■ **Activity**
Only the lines from the one with "wendige Cookies bedürfen keiner Einwilligung." onward are wanted, through the last line of the entries, set down exactly.

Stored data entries
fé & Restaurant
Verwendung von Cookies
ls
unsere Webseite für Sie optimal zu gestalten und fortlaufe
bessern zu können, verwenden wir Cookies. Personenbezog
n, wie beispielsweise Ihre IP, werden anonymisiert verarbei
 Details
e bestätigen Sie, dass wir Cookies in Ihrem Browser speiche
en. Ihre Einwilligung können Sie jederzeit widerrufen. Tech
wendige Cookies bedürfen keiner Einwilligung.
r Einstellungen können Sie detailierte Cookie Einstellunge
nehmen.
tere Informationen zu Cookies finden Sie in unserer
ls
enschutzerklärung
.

■ **Your response**
wendige Cookies bedürfen keiner Einwilligung.
r Einstellungen können Sie detailierte Cookie Einstellunge
nehmen.
tere Informationen zu Cookies finden Sie in unserer
ls
enschutzerklärung
.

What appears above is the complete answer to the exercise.